چكيده لاتين
Water, as an essential resource for sustaining life, is under constant threat from pollution caused by heavy metals. Recently, polysaccharide hydrogels have been extensively studied as adsorbents in drinking water purification and wastewater treatment. In recent years, chitosan has attracted considerable attention as a raw material for polysaccharide-based hydrogels due to its wide availability, biocompatibility, high adsorption capacity, biodegradability, and non-toxic degradation products.

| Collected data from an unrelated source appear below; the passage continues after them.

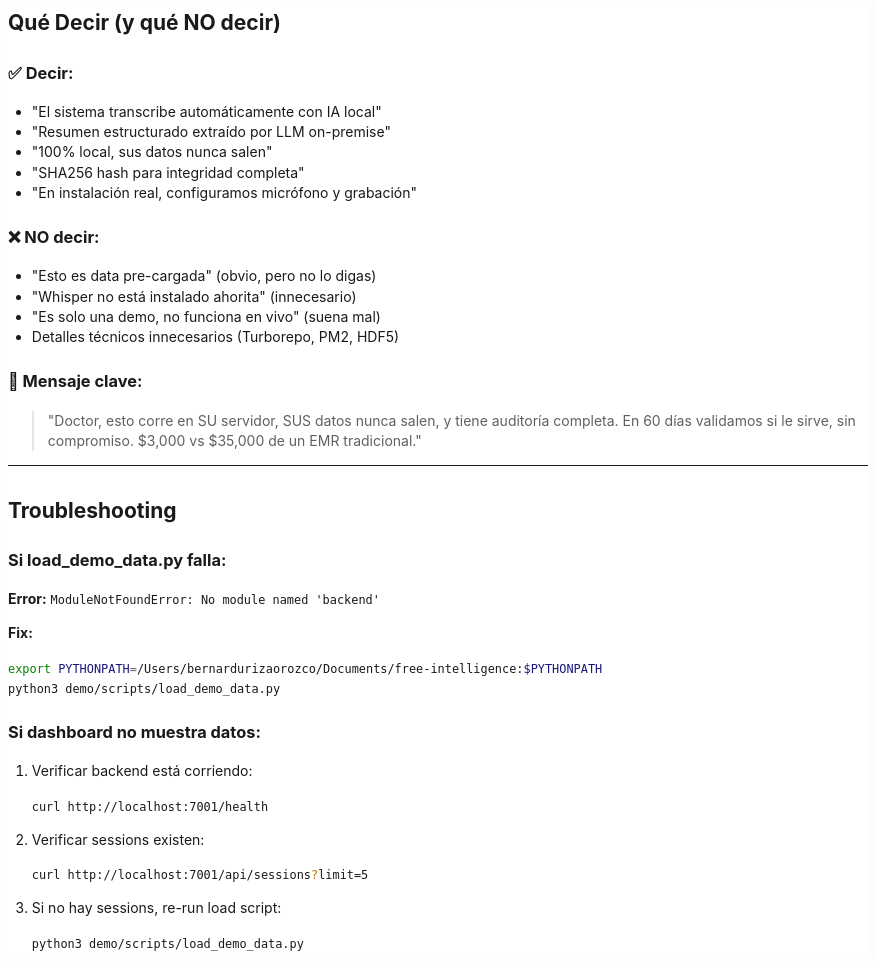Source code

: 
## Qué Decir (y qué NO decir)

### ✅ Decir:

- "El sistema transcribe automáticamente con IA local"
- "Resumen estructurado extraído por LLM on-premise"
- "100% local, sus datos nunca salen"
- "SHA256 hash para integridad completa"
- "En instalación real, configuramos micrófono y grabación"

### ❌ NO decir:

- "Esto es data pre-cargada" (obvio, pero no lo digas)
- "Whisper no está instalado ahorita" (innecesario)
- "Es solo una demo, no funciona en vivo" (suena mal)
- Detalles técnicos innecesarios (Turborepo, PM2, HDF5)

### 🎯 Mensaje clave:

> "Doctor, esto corre en SU servidor, SUS datos nunca salen, y tiene auditoría completa. En 60 días validamos si le sirve, sin compromiso. $3,000 vs $35,000 de un EMR tradicional."

---

## Troubleshooting

### Si load_demo_data.py falla:

**Error:** `ModuleNotFoundError: No module named 'backend'`

**Fix:**
```bash
export PYTHONPATH=/Users/bernardurizaorozco/Documents/free-intelligence:$PYTHONPATH
python3 demo/scripts/load_demo_data.py
```

### Si dashboard no muestra datos:

1. Verificar backend está corriendo:
   ```bash
   curl http://localhost:7001/health
   ```

2. Verificar sessions existen:
   ```bash
   curl http://localhost:7001/api/sessions?limit=5
   ```

3. Si no hay sessions, re-run load script:
   ```bash
   python3 demo/scripts/load_demo_data.py
   ```
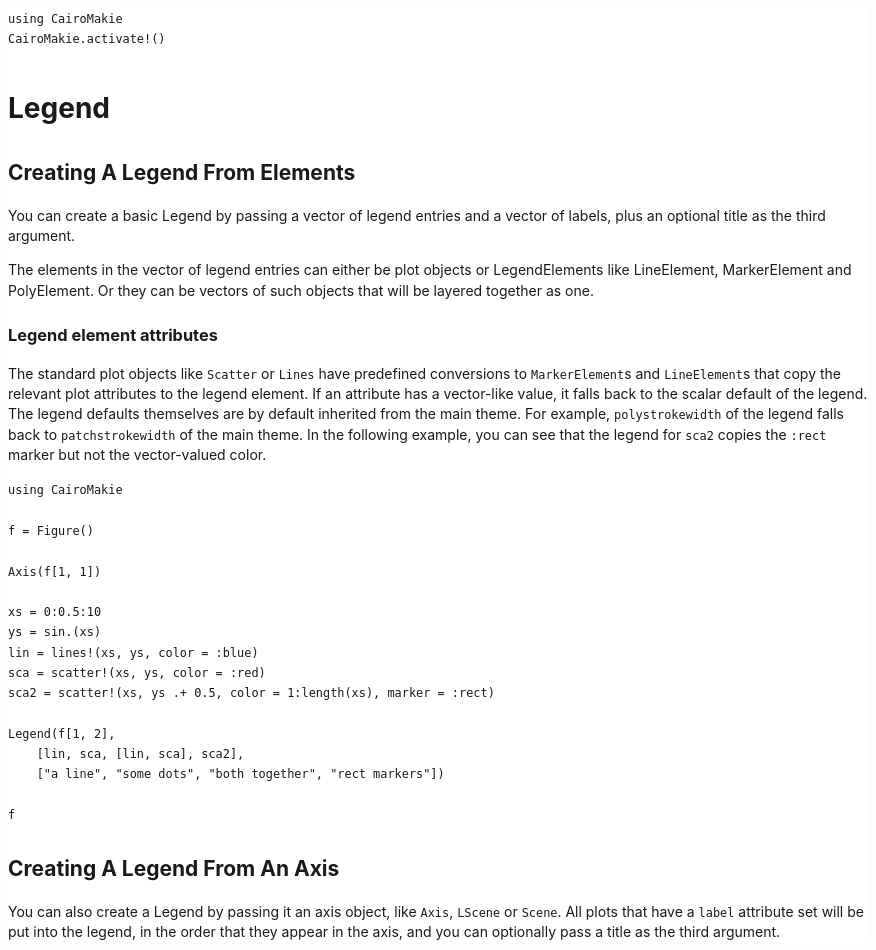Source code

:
```@eval
using CairoMakie
CairoMakie.activate!()
```

# Legend

## Creating A Legend From Elements

You can create a basic Legend by passing a vector of legend entries and a vector of labels, plus an optional title as the third argument.

The elements in the vector of legend entries can either be plot objects or LegendElements like LineElement, MarkerElement and PolyElement.
Or they can be vectors of such objects that will be layered together as one.

### Legend element attributes

The standard plot objects like `Scatter` or `Lines` have predefined conversions to `MarkerElement`s and `LineElement`s that copy the relevant plot attributes to the legend element.
If an attribute has a vector-like value, it falls back to the scalar default of the legend.
The legend defaults themselves are by default inherited from the main theme.
For example, `polystrokewidth` of the legend falls back to `patchstrokewidth` of the main theme.
In the following example, you can see that the legend for `sca2` copies the `:rect` marker but not the vector-valued color.

```@example
using CairoMakie

f = Figure()

Axis(f[1, 1])

xs = 0:0.5:10
ys = sin.(xs)
lin = lines!(xs, ys, color = :blue)
sca = scatter!(xs, ys, color = :red)
sca2 = scatter!(xs, ys .+ 0.5, color = 1:length(xs), marker = :rect)

Legend(f[1, 2],
    [lin, sca, [lin, sca], sca2],
    ["a line", "some dots", "both together", "rect markers"])

f
```

## Creating A Legend From An Axis

You can also create a Legend by passing it an axis object, like `Axis`, `LScene` or `Scene`.
All plots that have a `label` attribute set will be put into the legend, in the order that they appear in the axis, and you can optionally pass a title as the third argument.

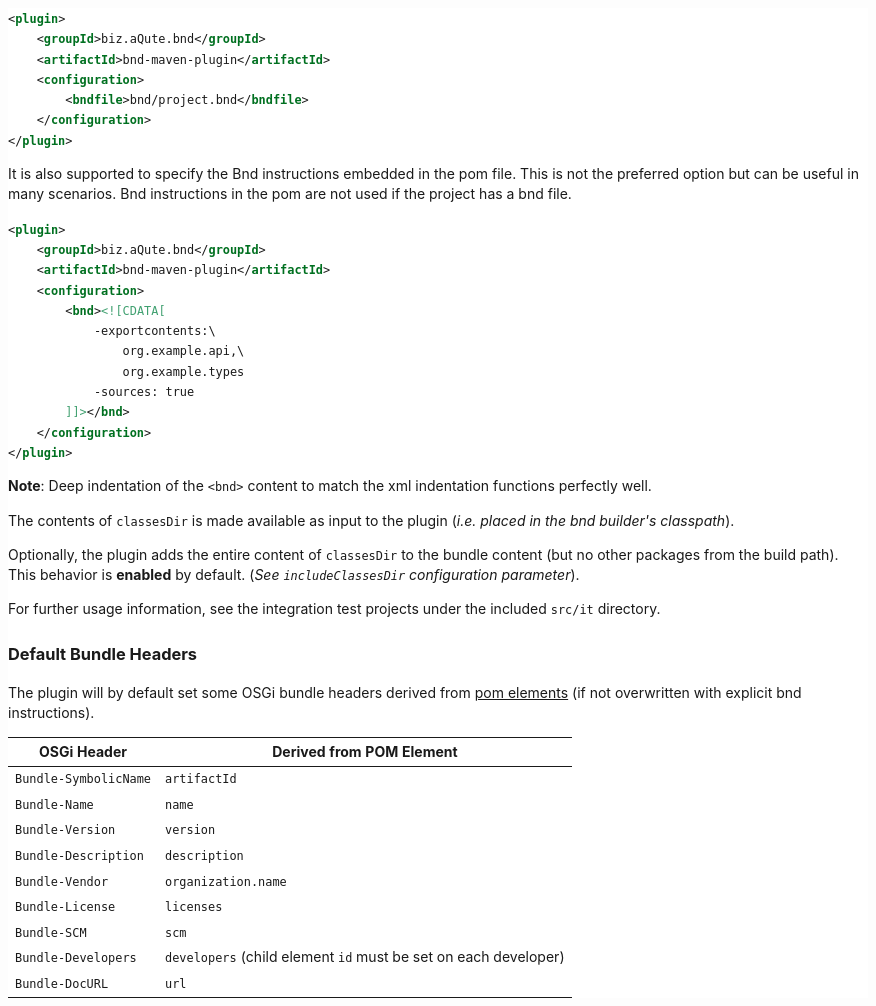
 ```xml
<plugin>
    <groupId>biz.aQute.bnd</groupId>
    <artifactId>bnd-maven-plugin</artifactId>
    <configuration>
        <bndfile>bnd/project.bnd</bndfile>
    </configuration>
</plugin>
```

It is also supported to specify the Bnd instructions embedded in the pom file. This is not the preferred option but can be useful in many scenarios. Bnd instructions in the pom are not used if the project has a bnd file.

```xml
<plugin>
    <groupId>biz.aQute.bnd</groupId>
    <artifactId>bnd-maven-plugin</artifactId>
    <configuration>
        <bnd><![CDATA[
            -exportcontents:\
                org.example.api,\
                org.example.types
            -sources: true
        ]]></bnd>
    </configuration>
</plugin>
```

  **Note**: Deep indentation of the `<bnd>` content to match the xml indentation functions perfectly well.

The contents of `classesDir` is made available as input to the plugin (*i.e. placed in the bnd builder's classpath*).

Optionally, the plugin adds the entire content of `classesDir` to the bundle content (but no other packages from the build path). This behavior is **enabled** by default. (*See `includeClassesDir` configuration parameter*).

For further usage information, see the integration test projects under the included
`src/it` directory.

### Default Bundle Headers

The plugin will by default set some OSGi bundle headers derived from [pom elements][2] (if not overwritten with explicit bnd instructions).

| OSGi Header           | Derived from POM Element                                        |
|-----------------------|-----------------------------------------------------------------|
| `Bundle-SymbolicName` | `artifactId`                                                    |
| `Bundle-Name`         | `name`                                                          |
| `Bundle-Version`      | `version`                                                       |
| `Bundle-Description`  | `description`                                                   |
| `Bundle-Vendor`       | `organization.name`                                             |
| `Bundle-License`      | `licenses`                                                      |
| `Bundle-SCM`          | `scm`                                                           |
| `Bundle-Developers`   | `developers` (child element `id` must be set on each developer) |
| `Bundle-DocURL`       | `url`                                                           |


[1]: https://maven.apache.org/guides/mini/guide-reproducible-builds.html
[2]: https://maven.apache.org/pom.html
[3]: https://osgi.org/specification/osgi.core/7.0.0/framework.api.html#org.osgi.annotation.bundle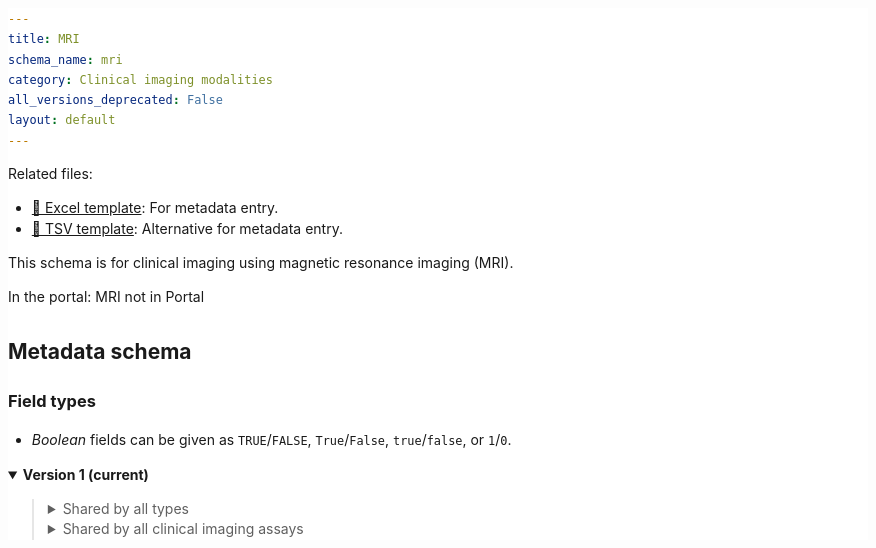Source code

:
 ```yaml
---
title: MRI
schema_name: mri
category: Clinical imaging modalities
all_versions_deprecated: False
layout: default
---
```


Related files:

- [📝 Excel template](https://raw.githubusercontent.com/hubmapconsortium/ingest-validation-tools/main/docs/mri/mri-metadata.xlsx): For metadata entry.
- [📝 TSV template](https://raw.githubusercontent.com/hubmapconsortium/ingest-validation-tools/main/docs/mri/mri-metadata.tsv): Alternative for metadata entry.

This schema is for clinical imaging using magnetic resonance imaging (MRI).



In the portal: MRI not in Portal

## Metadata schema

### Field types
- *Boolean* fields can be given as `TRUE`/`FALSE`, `True`/`False`, `true`/`false`, or `1`/`0`.  


<details markdown="1" open="true"><summary><b>Version 1 (current)</b></summary>

<blockquote markdown="1">

<details markdown="1"><summary>Shared by all types</summary>

[`version`](#version)<br>
[`description`](#description)<br>
[`donor_id`](#donor_id)<br>
[`tissue_id`](#tissue_id)<br>
[`execution_datetime`](#execution_datetime)<br>
[`protocols_io_doi`](#protocols_io_doi)<br>
[`operator`](#operator)<br>
[`operator_email`](#operator_email)<br>
[`pi`](#pi)<br>
[`pi_email`](#pi_email)<br>
[`assay_category`](#assay_category)<br>
[`assay_type`](#assay_type)<br>
[`acquisition_instrument_vendor`](#acquisition_instrument_vendor)<br>
[`acquisition_instrument_model`](#acquisition_instrument_model)<br>

</details>
<details markdown="1"><summary>Shared by all clinical imaging assays</summary>

[`single_file_export_format`](#single_file_export_format)<br>
[`max_x_width_value`](#max_x_width_value)<br>
[`max_x_width_unit`](#max_x_width_unit)<br>
[`max_y_height_value`](#max_y_height_value)<br>
[`max_y_height_unit`](#max_y_height_unit)<br>
[`roi_description`](#roi_description)<br>
[`roi_id`](#roi_id)<br>
[`resolution_x_value`](#resolution_x_value)<br>
[`resolution_x_unit`](#resolution_x_unit)<br>
[`resolution_y_value`](#resolution_y_value)<br>
[`resolution_y_unit`](#resolution_y_unit)<br>
[`resolution_z_value`](#resolution_z_value)<br>
[`resolution_z_unit`](#resolution_z_unit)<br>
[`pixel_size_z_value`](#pixel_size_z_value)<br>
[`pixel_size_z_unit`](#pixel_size_z_unit)<br>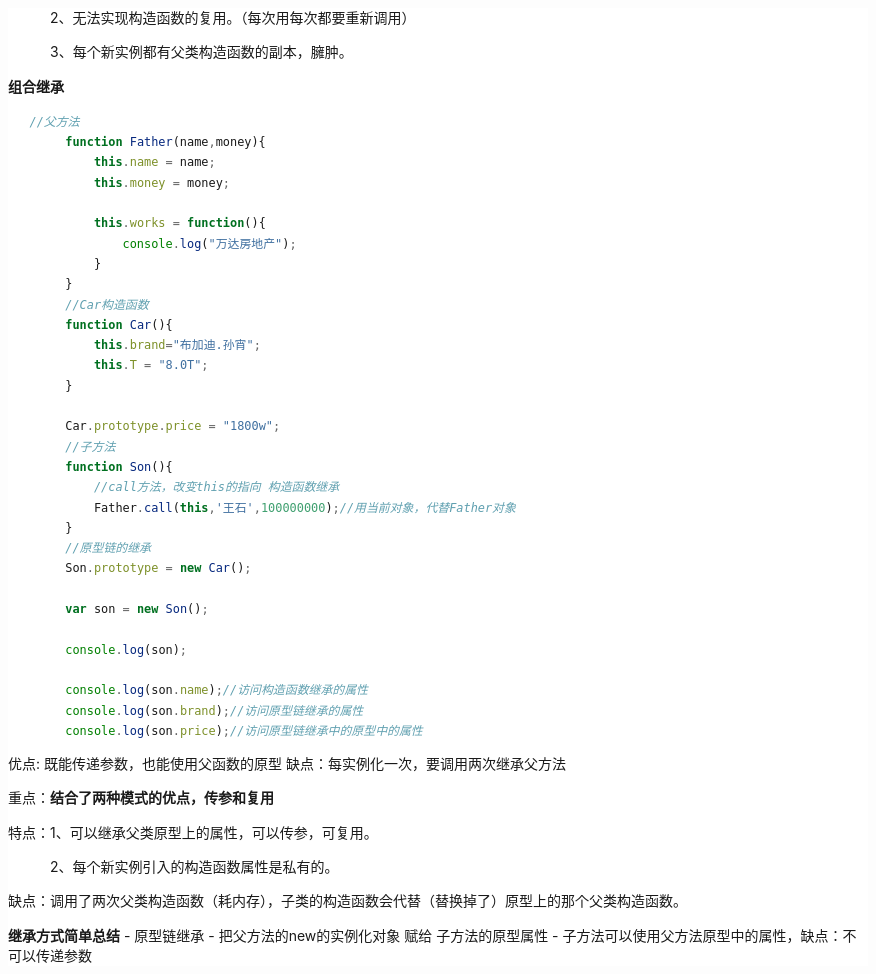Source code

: 　　　2、无法实现构造函数的复用。（每次用每次都要重新调用）

　　　3、每个新实例都有父类构造函数的副本，臃肿。



**组合继承**

```js
   //父方法
        function Father(name,money){
            this.name = name;
            this.money = money;

            this.works = function(){
                console.log("万达房地产");
            }
        }
        //Car构造函数
        function Car(){
            this.brand="布加迪.孙宵";
            this.T = "8.0T";
        }
        
        Car.prototype.price = "1800w";
        //子方法
        function Son(){
            //call方法，改变this的指向 构造函数继承
            Father.call(this,'王石',100000000);//用当前对象，代替Father对象
        }
        //原型链的继承
        Son.prototype = new Car();

        var son = new Son();

        console.log(son);

        console.log(son.name);//访问构造函数继承的属性
        console.log(son.brand);//访问原型链继承的属性
        console.log(son.price);//访问原型链继承中的原型中的属性

```

优点: 既能传递参数，也能使用父函数的原型
缺点：每实例化一次，要调用两次继承父方法

重点：**结合了两种模式的优点，传参和复用**

 

特点：1、可以继承父类原型上的属性，可以传参，可复用。

　　　2、每个新实例引入的构造函数属性是私有的。

缺点：调用了两次父类构造函数（耗内存），子类的构造函数会代替（替换掉了）原型上的那个父类构造函数。

  **继承方式简单总结**
    - 原型链继承
        - 把父方法的new的实例化对象 赋给 子方法的原型属性
        - 子方法可以使用父方法原型中的属性，缺点：不可以传递参数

The aim of this study was to investigate a chitosan-based hydrogel with favorable adsorption capacity for removing cadmium, nickel, and thallium cations from aqueous solution.
In this study, a nanocomposite hydrogel was synthesized using pomegranate shell as a filler, modified Nano silica as a reinforcing agent, a synthetic polymer poly (sodium styrene sulfonate) for covalent graft polymerization on the chitosan substrate, and citric acid as a green crosslinker in a chitosan-based networked polymer, along with carboxymethyl cellulose. The resulting nanocomposite hydrogel was designated as CMC@Per-C3SO3-NH3+CS-g-(PSI)/PP. This hydrogel was characterized using thermogravimetric analysis (TGA), field emission scanning electron microscopy (FESEM), transmission electron microscopy (TEM), infrared spectroscopy (FT-IR), specific surface area (BET), energy-dispersive X-ray spectroscopy (EDS), and nuclear magnetic resonance (NMR). Optimal component concentrations for preparing the adsorbent and experimental parameters including initial metal ion concentration, contact time, pH, temperature, and selectivity were also investigated.
The adsorption capacities of the hydrogel reached, in the optimal conditions, 547.61, 464.35, and 448.52 mg g⁻¹ for Cd²⁺, Ni²⁺, and Tl⁺, respectively. To describe the kinetic and isotherm behavior, the Langmuir and pseudo-second-order models were respectively employed, and thermodynamic studies indicated that adsorption is an endothermic and spontaneous process for all three metals. Furthermore, reuse tests showed that the hydrogel maintained good adsorption capacity for all metal ions after five cycles.